"Responsabilidade é de quem se comprometeu com aquilo que não podia"
Luís Montenegro garante que o PSD nunca iria buscar uma equipa de gestão com este perfil e por este preço para a Caixa. Concorda com os ordenados na CGD?
Hoje, a minha principal atividade profissional é a de caça-cabeças (headhunter) e tenho consciência de que era possível conseguir pessoas igualmente capazes por salários mais normais. Há gente "escondida" de enorme valor. Dito isto, compreendo que António Domingues, do seu ponto de vista estritamente pessoal, diga que aceita uma função de muito maior responsabilidade desde que não vá ganhar menos do que aquilo que estava a ganhar numa outra de menor complexidade.
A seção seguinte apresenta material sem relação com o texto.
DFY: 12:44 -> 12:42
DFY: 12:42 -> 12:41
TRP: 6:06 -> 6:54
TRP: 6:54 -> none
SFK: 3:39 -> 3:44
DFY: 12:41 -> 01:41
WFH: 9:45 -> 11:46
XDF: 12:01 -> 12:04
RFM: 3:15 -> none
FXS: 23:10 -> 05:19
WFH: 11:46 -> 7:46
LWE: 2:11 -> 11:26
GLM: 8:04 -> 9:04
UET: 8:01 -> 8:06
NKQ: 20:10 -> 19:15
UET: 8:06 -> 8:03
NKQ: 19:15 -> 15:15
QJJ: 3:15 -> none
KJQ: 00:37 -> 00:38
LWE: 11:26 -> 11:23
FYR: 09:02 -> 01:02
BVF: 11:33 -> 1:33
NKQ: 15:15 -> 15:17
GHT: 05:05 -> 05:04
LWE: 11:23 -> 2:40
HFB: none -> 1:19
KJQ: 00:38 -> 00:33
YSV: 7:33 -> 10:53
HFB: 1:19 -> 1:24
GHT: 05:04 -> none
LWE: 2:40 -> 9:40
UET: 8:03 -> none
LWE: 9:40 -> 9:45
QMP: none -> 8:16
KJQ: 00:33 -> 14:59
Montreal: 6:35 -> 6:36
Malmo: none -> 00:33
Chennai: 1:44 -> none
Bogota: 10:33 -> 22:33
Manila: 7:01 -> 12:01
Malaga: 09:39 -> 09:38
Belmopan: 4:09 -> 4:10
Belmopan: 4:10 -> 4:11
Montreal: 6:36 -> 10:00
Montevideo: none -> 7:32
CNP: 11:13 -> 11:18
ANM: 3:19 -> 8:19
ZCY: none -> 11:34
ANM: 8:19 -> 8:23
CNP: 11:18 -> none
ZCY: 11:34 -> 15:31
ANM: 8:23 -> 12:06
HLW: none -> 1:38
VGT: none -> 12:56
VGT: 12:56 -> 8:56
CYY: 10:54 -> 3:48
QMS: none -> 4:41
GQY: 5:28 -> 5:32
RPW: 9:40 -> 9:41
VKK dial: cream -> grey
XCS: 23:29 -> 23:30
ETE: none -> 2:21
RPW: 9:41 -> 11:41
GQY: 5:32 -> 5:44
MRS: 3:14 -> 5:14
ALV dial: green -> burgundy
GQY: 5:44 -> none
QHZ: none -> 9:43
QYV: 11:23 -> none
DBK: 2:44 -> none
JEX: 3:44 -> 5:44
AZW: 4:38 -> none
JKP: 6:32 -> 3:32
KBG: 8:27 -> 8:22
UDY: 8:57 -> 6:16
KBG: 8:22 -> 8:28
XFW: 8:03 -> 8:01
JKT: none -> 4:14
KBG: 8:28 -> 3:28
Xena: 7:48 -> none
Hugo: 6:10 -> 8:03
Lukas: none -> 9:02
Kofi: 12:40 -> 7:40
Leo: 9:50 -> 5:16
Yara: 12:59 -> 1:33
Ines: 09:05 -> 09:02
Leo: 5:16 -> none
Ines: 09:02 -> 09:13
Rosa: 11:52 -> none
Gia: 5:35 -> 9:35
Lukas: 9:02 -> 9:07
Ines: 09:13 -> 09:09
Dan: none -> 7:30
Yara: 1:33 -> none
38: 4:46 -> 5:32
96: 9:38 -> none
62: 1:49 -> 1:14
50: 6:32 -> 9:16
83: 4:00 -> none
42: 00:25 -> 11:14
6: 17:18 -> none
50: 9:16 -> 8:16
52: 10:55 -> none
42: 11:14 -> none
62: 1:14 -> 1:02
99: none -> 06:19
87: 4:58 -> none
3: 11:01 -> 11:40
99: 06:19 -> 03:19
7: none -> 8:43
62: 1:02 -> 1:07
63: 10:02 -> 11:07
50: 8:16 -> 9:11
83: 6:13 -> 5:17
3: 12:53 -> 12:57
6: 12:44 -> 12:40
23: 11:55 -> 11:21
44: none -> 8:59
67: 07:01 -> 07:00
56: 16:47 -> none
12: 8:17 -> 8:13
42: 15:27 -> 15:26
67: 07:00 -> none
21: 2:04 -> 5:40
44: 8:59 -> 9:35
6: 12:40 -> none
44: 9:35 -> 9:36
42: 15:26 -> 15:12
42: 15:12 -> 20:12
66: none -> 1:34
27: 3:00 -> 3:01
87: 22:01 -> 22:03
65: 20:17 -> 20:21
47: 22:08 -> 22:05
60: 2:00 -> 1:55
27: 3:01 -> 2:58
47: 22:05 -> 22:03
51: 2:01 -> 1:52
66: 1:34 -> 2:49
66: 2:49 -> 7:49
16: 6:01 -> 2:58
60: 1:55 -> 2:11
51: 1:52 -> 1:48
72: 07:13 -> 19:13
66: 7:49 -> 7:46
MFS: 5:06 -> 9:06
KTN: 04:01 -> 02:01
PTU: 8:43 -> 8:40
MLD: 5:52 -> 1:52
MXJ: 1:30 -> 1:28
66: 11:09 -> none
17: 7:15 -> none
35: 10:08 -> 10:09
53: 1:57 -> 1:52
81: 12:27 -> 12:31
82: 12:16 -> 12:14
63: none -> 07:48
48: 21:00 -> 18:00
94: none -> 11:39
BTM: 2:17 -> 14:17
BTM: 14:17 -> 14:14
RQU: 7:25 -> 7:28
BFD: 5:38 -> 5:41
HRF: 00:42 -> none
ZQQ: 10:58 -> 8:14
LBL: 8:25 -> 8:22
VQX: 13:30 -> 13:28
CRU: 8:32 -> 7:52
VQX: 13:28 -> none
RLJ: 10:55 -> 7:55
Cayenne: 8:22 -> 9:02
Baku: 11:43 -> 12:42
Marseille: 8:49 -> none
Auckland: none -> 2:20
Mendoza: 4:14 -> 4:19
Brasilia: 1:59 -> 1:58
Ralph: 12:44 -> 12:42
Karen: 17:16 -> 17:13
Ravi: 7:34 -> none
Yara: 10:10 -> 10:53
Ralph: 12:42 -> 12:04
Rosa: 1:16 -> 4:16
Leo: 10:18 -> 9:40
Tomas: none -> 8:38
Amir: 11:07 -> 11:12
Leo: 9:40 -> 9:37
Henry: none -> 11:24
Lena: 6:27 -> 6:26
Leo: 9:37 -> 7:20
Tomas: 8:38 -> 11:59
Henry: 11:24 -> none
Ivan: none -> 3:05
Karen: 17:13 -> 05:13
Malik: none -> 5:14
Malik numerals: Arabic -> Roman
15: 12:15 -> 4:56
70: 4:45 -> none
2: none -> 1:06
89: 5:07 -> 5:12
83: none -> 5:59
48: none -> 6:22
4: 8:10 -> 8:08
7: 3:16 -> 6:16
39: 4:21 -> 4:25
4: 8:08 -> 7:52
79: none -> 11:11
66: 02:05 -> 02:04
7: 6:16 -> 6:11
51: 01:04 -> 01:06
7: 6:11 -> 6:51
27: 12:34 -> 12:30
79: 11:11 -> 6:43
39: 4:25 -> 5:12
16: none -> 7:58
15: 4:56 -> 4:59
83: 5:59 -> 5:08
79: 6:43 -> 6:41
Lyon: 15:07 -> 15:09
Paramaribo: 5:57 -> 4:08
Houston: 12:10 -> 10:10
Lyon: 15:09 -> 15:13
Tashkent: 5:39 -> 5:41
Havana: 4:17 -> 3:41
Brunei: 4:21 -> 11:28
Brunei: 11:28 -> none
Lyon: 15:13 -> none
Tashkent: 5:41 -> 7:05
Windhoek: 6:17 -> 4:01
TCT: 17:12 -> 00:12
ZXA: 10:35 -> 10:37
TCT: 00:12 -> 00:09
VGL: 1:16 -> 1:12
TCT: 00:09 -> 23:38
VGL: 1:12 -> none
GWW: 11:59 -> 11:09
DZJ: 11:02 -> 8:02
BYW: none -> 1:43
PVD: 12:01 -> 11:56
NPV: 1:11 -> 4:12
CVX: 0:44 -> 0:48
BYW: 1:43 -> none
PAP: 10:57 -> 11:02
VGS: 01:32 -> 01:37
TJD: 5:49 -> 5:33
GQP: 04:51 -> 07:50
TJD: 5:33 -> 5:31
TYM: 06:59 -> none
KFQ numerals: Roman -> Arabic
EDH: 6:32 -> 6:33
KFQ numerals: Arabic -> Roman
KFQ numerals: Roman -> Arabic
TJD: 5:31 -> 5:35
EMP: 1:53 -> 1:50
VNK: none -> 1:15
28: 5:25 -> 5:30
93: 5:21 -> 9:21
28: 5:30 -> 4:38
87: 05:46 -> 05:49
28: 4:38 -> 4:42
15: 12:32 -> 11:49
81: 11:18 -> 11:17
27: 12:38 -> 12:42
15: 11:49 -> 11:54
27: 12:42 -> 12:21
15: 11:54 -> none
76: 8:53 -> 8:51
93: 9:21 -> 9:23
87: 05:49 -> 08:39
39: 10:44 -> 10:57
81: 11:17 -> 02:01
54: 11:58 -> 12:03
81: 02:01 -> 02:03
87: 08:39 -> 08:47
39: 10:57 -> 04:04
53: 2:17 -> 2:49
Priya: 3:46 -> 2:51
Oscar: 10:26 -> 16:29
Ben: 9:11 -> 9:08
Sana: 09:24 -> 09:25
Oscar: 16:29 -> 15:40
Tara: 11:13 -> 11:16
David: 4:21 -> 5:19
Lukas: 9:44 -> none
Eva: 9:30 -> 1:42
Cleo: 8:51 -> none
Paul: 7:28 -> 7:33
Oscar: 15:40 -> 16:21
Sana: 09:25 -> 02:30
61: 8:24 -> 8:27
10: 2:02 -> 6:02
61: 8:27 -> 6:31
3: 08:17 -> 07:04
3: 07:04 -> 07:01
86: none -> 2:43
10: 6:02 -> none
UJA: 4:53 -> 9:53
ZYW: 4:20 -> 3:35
Mas um salário de mais de meio milhão de euros, com a componente variável, não é de mais num país como o nosso?
É, e de que maneira. Mas esse não é um problema de António Domingues, é um problema ligado à situação de pré-falência que o capitalismo está a viver. Como é possível pagar-se - e fundamentalmente ter pago - salários de dimensão obscena a gestores de um setor pessimamente gerido durante anos? Um setor levado à falência, que sugou biliões ao Estado. É uma irracionalidade contrária à lógica do capitalismo, do mercado e, acima de tudo, da própria democracia.
E como vê a dispensa do estatuto de gestor público aos administradores do banco?
Acho que todos os gestores bancários são gestores públicos, porque a banca dita privada, quando treme, vem buscar os nossos impostos. Ou não é assim? Se o governante for incompetente, gasta mal os impostos que eu paguei. Se o gestor da banca privada for incompetente, pode levar-me, num ápice, as poupanças de uma vida. O que é que acha pior?
António Domingues não podia ter estancado a polémica entregando a declaração de rendimentos no Tribunal Constitucional?
Tanto quanto percebo, ele não quer esconder a declaração, até porque já a entregou a outras entidades legais. O que ele rejeita é ver a sua declaração a passear pelas páginas da comunicação social para alimentar a venda de jornais. Se, ab initio, pôs a condição de não haver devassa pública do seu património e se ela lhe foi garantida, compreendo o seu desconforto.
Esta polémica não prejudica o banco, que se encontra numa fase delicada?
Claro que prejudica. Acima de tudo não permite que a nova administração possa estar tranquila e concentrada naquilo que tem urgentemente de fazer.
E de quem é a responsabilidade? Da administração, que exigiu o que não devia exigir, ou do governo, que lhe concedeu essa benesse?
Se a lei efetivamente não o permite, é óbvio que a responsabilidade está do lado do governo. Do lado de quem se comprometeu com o que não podia.
NOTA: Por sugestão de Rui Rio, aceite pelo Diário de Notícias, esta entrevista foi feita primeiro por escrito. Enviadas as perguntas, recebidas as respostas, a entrevista foi posteriormente consolidada com uma conversa presencial.